China posted the biggest gain with a 20 percent spike, and in 2015 officially moved into second place in the German rankings for single-country markets, accounting for 8 percent of total sales when Hong Kong is factored into the mix.
Sales in Japan decreased 6 percent in 2015, according to Spectaris.
Still far out in front as the most important single-country market for "Made in Germany" med-tech is the United States, which annually buys up 20 percent of shipped products.
"The big jump of 16 percent is coming from a low base," said Bähren. He reported that U.S. sales in 2014 increased a bare 2.5 percent and in 2013 sales were flat.
Bähren noted that the German Statistical Office data does not include sales revenue from German production facilities based in foreign countries.
The largest regional market for German med-tech is Europe, where 50 percent of domestically manufactured goods are sold, 40 percent being attributed to fellow Members States of the EU, and the remainder to non-member European countries, such as Switzerland or Norway.
In 2015, the European region posted a 9 percent sales increase for German manufacturers.
A weaker Euro was still out of reach for Russian buyers, where due to the collapse of oil prices, the valuation of the Ruble has fallen dramatically.
Not surprisingly, sales to Russia fell 25 percent in 2015, and the Berlin-based medical technology trade association BVMed noted in its MedInsight report that conditions in that market "continue to be challenging."
Overall, BVMed predicted sustained growth in sales for its members in the near-term, especially in international markets, with prospects in Asia assessed as positive and an increase also expected in the business with North America, though at a lower percentage increase.

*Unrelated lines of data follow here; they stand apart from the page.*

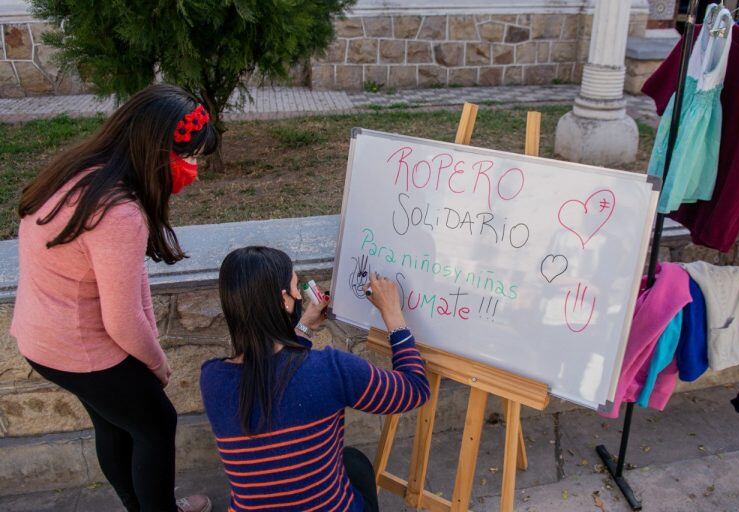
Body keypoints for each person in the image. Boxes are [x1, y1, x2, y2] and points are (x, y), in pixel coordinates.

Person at [11, 84, 217, 512]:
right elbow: (121, 320)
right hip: (79, 348)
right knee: (157, 424)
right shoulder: (118, 211)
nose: (194, 168)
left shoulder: (83, 172)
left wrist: (148, 349)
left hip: (44, 339)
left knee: (114, 425)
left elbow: (129, 277)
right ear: (157, 152)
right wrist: (156, 363)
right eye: (190, 156)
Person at [200, 246, 431, 511]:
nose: (300, 295)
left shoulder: (212, 379)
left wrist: (303, 327)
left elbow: (276, 370)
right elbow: (415, 388)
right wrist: (392, 313)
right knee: (356, 464)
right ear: (284, 300)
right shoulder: (330, 370)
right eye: (296, 287)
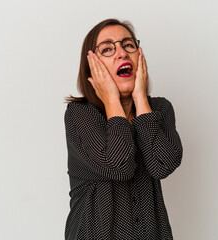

In a November 2015 survey, Spectaris found its members optimistic about the outlook for 2016, and BVMed reported a similar sentiment among its member manufacturers.
The 2015 sales increases were greatest for big-ticket equipment in medical imaging and dental offices, Bähren said, adding that not all medical technology categories saw increases.
"I am getting calls from some member companies asking where is this huge sales growth because it is not at their company," he said.
"Not every German manufacturer has seen increased revenues in 2015, and most face pricing pressure that is very strong across most product categories," he added.
On a similar note, BVMed Chair Meinrad Lugan pointed out in an editorial in the MedInsight report that uncertainties cloud the prospects for its members.
German companies are squeezed on the front-end by the high cost of product development and the escalating costs of compliance to increasingly complex regulatory requirements, he said, while on the back-end there is a relentless downward pressure on product pricing and purchasing through cost-cutting measures of third-party payers in Germany and other countries.